The future of an infant born of an Indian surrogate mother is uncertain as her biological parents, a Japanese couple, divorced after conception.
Abandoned by her Japanese and the Indian mother, the baby is now under her grandmother's care in a hospital in Jaipur, in western Rajasthan state.
Manji Yamada is the daughter of a Japanese couple, Dr. Ikufumi Yamada, 45, and Yuki Yamada, 41, delivered by a surrogate mother in Ahmedadbad, Gujrat. She was born on July 25, a month after her biological parents divorced.
Yamada and his then-wife had signed a surrogacy agreement with Priti Patel in November. Since her parents are now divorced, the father is not able to take custody of her as Indian law makes it almost impossible for single men of foreign origin to adopt children. The Indian surrogate has given up the child.

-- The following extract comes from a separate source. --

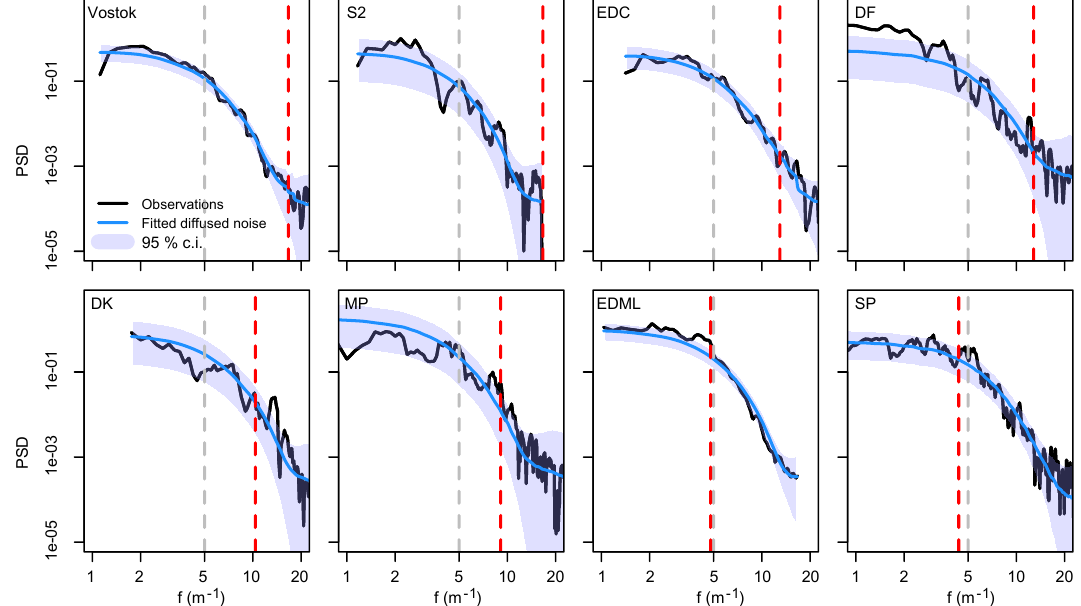
Figure 4. Power spectra of the firn δ 18 O variations in the firn profiles. The null hypothesis of diffused white noise (blue) and the corre- sponding critical significance threshold values (shaded blue) are shown. For each site, the frequency corresponding to the annual snow layer thickness is shown as a vertical red dashed line, and the frequency corresponding to 20cm is shown as a vertical grey dashed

Commercial surrogacy has been legal in India since 2002 and the child born of such an agreement is then legally adopted by its biological parents. Adoption is the only route through which parents can take custody of surrogate babies.
The trend of surrogacy, also known as renting the womb, is growing in India. The women, often poor women with little education, are impregnated in-vitro with the egg and sperm of couples from all over the world who are facing fertility problems.
Surrogate mothers earn between $4,500 and $5,000, plus all medical costs, for the service. The entire procedure costs about $10,000.